### PROBLEM DESCRIPTION
Where a line in the listing below holds the word "casing", count that line; give the total alone.

^^^^^^^^^^^^^^^^

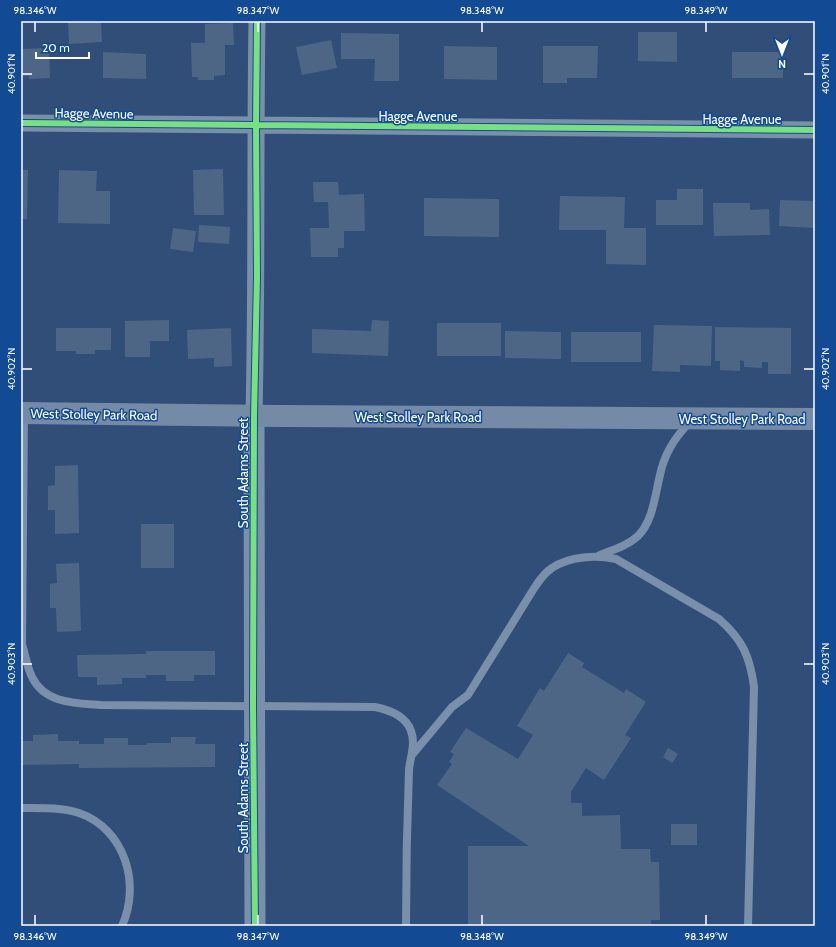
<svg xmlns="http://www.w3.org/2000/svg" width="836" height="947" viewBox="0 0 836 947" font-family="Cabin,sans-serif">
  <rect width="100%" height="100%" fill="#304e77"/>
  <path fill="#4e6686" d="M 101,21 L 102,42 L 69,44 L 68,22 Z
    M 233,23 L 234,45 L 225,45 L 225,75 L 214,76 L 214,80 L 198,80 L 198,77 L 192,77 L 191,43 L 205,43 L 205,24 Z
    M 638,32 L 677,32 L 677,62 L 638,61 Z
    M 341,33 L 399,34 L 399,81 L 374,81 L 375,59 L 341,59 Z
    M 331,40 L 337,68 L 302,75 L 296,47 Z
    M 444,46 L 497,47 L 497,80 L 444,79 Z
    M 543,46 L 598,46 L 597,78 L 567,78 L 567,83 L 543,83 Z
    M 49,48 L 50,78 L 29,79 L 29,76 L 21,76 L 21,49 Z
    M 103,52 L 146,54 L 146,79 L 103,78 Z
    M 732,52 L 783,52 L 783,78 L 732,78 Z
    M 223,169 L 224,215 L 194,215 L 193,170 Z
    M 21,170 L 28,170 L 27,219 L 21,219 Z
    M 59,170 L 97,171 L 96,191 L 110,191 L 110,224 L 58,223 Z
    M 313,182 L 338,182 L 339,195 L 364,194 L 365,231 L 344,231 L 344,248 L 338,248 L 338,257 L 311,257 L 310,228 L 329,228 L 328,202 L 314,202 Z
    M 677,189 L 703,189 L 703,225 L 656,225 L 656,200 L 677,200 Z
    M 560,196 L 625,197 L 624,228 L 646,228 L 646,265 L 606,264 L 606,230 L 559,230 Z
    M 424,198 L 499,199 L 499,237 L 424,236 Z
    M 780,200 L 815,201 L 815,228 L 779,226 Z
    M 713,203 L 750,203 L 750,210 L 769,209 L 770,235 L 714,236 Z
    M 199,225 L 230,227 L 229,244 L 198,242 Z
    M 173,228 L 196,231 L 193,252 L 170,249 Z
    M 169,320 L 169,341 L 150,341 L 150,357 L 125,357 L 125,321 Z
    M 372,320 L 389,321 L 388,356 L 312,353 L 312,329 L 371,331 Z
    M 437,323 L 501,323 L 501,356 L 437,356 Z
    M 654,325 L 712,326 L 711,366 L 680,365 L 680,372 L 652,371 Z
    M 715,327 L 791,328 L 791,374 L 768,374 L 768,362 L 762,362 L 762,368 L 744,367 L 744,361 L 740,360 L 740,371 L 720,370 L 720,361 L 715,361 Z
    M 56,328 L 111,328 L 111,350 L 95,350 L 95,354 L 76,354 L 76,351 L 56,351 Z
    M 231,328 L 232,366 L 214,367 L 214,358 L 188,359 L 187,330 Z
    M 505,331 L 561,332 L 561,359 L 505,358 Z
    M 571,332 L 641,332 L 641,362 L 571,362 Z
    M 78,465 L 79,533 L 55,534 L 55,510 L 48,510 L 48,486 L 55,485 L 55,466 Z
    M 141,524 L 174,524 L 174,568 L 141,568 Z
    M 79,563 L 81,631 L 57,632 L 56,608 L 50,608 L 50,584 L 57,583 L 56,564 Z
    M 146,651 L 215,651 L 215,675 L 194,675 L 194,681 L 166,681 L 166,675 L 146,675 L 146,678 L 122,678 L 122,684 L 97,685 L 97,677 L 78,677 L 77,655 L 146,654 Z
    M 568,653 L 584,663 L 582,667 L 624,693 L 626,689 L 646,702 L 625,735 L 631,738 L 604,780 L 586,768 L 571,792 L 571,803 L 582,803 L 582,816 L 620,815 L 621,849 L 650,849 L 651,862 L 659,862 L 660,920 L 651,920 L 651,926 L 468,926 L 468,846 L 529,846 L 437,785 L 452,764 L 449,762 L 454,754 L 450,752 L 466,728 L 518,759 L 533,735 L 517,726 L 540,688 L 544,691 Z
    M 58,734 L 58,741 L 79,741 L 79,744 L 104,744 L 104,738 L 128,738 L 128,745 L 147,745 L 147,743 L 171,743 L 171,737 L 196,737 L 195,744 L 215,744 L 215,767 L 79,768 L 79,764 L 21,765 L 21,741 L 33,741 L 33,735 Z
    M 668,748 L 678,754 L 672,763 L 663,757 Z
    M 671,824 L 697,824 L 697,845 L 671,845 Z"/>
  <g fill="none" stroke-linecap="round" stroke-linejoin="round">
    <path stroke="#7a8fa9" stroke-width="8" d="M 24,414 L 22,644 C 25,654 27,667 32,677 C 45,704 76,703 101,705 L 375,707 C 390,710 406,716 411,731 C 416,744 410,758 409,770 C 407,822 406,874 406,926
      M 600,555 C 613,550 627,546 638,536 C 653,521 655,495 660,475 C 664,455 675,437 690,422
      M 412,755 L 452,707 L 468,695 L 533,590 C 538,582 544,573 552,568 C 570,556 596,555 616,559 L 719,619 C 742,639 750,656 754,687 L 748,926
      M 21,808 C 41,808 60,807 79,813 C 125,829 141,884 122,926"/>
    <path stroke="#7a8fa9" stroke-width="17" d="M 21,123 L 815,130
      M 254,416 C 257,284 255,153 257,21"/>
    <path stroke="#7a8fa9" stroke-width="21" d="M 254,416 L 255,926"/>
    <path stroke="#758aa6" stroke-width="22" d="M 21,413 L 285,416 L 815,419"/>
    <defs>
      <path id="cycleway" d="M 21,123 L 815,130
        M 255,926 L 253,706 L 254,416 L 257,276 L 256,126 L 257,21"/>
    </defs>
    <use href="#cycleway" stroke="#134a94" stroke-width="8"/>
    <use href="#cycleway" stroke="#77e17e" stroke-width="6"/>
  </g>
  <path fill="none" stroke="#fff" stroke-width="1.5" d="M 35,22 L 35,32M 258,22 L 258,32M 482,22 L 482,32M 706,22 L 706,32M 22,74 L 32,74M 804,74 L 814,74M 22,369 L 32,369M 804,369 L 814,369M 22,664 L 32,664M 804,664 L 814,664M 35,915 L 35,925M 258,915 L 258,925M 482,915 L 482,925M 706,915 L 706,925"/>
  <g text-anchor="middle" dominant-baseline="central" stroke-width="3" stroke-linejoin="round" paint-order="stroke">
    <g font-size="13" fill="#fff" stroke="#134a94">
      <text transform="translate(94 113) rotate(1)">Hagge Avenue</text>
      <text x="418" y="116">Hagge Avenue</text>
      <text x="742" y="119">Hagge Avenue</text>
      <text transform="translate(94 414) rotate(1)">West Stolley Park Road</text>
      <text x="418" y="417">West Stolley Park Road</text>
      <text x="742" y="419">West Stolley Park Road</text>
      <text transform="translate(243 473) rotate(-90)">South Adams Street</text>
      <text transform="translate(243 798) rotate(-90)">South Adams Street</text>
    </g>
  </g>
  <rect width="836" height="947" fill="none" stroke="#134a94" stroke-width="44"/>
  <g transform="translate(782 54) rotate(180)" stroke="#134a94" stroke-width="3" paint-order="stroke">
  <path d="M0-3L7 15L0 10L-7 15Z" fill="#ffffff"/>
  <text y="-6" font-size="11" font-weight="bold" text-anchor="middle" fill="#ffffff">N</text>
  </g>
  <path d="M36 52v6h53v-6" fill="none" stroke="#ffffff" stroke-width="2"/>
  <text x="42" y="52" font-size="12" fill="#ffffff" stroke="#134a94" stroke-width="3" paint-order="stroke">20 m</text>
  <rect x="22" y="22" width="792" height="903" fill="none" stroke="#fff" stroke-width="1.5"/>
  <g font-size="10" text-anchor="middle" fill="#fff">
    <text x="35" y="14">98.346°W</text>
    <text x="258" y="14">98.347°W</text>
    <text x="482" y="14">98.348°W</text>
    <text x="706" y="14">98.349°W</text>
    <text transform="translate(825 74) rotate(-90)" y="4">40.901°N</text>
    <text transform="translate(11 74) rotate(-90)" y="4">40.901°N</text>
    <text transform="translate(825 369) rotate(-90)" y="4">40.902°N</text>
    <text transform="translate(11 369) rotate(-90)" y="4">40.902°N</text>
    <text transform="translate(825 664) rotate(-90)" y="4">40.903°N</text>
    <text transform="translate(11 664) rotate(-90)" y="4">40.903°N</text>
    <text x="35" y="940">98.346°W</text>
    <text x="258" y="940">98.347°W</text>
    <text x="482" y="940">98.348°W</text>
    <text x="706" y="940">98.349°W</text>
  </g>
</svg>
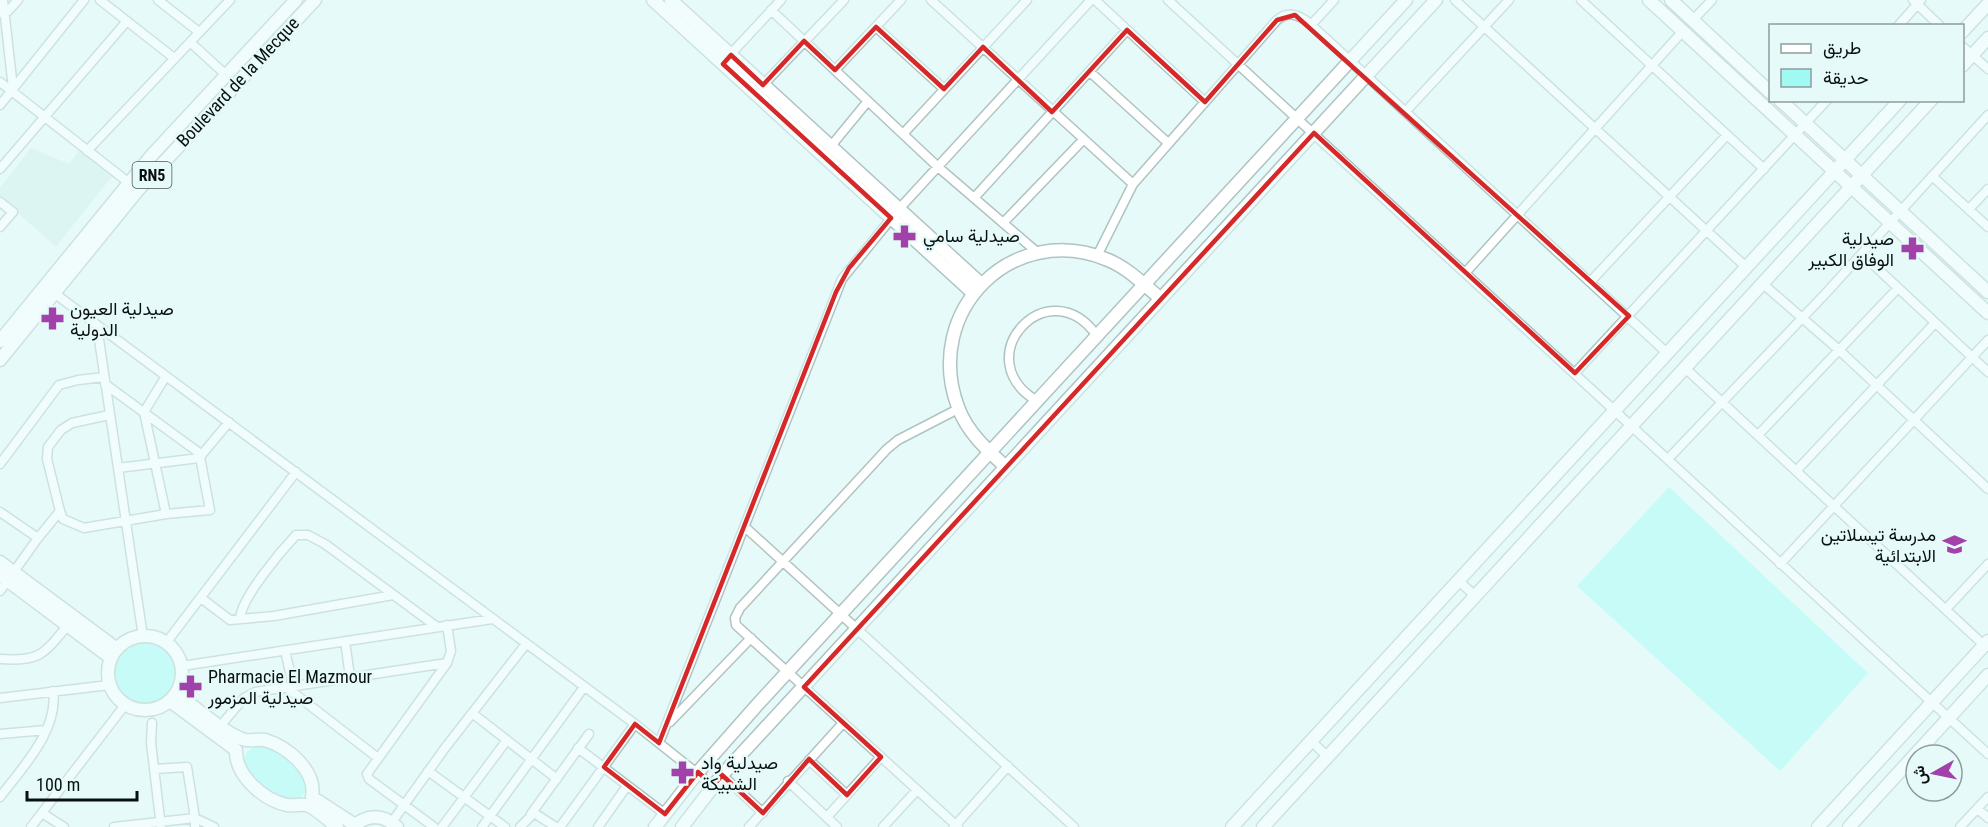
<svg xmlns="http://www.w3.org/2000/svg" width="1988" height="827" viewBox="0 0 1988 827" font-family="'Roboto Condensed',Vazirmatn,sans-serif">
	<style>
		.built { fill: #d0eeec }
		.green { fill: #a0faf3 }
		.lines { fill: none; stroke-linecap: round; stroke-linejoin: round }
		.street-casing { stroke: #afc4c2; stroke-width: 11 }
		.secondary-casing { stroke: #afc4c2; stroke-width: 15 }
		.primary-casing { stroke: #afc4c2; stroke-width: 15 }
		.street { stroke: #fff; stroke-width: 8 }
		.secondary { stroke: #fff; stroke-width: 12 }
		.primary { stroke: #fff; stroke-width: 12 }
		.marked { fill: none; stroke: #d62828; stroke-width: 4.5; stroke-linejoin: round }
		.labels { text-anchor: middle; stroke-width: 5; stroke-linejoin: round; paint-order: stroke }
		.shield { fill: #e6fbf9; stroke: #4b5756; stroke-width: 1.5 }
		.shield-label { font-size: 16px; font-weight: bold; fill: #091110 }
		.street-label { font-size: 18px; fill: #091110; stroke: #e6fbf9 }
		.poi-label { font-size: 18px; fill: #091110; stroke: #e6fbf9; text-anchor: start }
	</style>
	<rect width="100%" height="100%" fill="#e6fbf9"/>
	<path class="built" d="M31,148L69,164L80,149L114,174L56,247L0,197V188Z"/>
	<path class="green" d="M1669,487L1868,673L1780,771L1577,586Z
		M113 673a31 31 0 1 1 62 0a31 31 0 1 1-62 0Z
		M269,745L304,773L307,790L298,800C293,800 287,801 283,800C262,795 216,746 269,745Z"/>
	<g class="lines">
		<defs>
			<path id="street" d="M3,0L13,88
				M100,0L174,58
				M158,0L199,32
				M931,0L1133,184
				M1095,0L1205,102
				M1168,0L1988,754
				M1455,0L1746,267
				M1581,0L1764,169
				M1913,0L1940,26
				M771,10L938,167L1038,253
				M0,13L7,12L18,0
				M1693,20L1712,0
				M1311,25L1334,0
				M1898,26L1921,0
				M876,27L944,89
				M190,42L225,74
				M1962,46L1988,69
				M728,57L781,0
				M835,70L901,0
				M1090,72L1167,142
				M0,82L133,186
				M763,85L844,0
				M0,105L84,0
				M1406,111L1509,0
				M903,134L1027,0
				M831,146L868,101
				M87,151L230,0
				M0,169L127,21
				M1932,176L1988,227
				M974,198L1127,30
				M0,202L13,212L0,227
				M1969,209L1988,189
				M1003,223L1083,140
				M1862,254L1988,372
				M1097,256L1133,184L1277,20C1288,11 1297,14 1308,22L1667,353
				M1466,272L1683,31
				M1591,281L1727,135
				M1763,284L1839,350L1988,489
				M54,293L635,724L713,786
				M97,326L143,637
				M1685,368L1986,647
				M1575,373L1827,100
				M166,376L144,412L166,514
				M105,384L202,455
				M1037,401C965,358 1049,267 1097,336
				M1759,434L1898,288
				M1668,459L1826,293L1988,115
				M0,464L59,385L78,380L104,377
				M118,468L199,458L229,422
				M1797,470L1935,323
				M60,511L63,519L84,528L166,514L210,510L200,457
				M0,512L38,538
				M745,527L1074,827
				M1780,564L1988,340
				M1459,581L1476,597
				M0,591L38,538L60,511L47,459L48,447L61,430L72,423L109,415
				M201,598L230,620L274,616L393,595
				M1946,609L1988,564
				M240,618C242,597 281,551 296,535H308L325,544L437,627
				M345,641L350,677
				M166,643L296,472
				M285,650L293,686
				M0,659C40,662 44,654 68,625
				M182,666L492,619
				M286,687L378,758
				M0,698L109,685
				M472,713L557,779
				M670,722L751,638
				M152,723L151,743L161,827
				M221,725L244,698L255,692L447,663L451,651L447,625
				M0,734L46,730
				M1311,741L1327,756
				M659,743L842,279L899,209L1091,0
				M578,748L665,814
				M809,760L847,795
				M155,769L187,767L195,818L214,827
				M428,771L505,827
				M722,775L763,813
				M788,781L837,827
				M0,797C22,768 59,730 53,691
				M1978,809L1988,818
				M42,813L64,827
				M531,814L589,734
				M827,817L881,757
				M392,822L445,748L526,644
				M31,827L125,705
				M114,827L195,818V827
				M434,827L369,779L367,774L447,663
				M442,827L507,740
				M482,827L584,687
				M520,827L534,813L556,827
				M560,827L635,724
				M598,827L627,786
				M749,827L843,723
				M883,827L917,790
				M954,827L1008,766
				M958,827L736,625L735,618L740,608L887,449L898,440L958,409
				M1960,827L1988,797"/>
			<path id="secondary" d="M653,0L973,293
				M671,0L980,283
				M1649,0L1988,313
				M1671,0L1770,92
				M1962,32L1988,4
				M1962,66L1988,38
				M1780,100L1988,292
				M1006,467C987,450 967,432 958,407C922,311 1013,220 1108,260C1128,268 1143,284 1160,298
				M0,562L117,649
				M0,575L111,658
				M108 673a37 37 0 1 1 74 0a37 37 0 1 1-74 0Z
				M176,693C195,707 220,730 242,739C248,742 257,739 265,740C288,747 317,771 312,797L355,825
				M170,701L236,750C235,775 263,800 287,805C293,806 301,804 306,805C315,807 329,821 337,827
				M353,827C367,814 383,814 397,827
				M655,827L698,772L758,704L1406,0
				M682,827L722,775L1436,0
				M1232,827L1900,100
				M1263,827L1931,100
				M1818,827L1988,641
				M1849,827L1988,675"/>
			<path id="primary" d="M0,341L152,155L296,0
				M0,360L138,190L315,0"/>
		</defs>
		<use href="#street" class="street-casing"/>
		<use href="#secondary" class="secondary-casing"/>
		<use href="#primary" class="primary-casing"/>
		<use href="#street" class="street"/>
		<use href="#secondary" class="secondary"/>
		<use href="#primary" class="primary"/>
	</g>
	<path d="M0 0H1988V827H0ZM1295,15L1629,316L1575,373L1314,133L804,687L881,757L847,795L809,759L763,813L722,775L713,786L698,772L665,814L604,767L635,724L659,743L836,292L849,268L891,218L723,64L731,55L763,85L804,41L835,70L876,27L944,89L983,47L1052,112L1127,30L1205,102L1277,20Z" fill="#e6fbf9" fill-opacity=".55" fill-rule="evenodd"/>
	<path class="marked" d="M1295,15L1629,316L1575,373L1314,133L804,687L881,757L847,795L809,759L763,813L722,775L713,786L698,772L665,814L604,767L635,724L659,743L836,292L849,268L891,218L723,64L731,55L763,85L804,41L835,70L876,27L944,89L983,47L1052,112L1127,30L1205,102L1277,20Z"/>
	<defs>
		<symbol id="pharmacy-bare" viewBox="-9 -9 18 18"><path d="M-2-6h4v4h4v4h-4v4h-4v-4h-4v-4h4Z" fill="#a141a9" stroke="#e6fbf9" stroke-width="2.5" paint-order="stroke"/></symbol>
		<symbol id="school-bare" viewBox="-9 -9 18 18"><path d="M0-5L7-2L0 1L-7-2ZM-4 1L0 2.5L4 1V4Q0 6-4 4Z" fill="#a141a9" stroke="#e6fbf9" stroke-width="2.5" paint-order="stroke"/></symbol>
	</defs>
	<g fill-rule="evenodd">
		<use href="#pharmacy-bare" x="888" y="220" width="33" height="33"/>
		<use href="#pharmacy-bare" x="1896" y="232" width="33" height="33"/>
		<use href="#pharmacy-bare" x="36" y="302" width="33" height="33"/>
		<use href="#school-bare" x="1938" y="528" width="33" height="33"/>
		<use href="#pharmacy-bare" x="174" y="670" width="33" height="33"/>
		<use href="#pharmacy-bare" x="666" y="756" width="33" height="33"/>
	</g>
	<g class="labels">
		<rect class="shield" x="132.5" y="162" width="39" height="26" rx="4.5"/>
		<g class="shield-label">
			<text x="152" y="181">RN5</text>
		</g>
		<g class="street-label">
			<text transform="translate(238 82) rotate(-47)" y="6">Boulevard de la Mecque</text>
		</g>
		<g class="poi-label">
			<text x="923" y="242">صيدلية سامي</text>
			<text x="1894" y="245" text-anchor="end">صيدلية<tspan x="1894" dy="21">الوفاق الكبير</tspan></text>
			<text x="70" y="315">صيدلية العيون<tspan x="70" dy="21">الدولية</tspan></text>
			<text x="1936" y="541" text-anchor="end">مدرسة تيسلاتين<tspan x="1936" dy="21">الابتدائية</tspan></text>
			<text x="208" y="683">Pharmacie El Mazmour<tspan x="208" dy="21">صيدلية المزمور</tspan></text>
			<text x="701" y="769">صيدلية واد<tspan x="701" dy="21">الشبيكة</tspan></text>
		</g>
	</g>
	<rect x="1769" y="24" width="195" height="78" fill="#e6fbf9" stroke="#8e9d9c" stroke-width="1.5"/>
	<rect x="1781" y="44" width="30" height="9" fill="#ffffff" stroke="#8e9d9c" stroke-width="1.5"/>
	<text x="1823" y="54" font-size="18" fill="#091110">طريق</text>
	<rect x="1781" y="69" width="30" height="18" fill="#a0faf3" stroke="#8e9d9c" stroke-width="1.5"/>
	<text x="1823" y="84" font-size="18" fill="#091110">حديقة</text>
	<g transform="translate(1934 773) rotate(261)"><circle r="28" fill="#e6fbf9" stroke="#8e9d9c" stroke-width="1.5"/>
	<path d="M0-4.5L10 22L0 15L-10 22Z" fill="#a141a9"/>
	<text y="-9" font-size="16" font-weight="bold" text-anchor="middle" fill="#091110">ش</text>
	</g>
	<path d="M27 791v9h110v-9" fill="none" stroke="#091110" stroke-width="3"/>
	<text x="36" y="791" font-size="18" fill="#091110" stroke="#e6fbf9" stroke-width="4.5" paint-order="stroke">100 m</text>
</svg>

^^^^^^^^^^^^^^^^

### ANSWER SPACE
6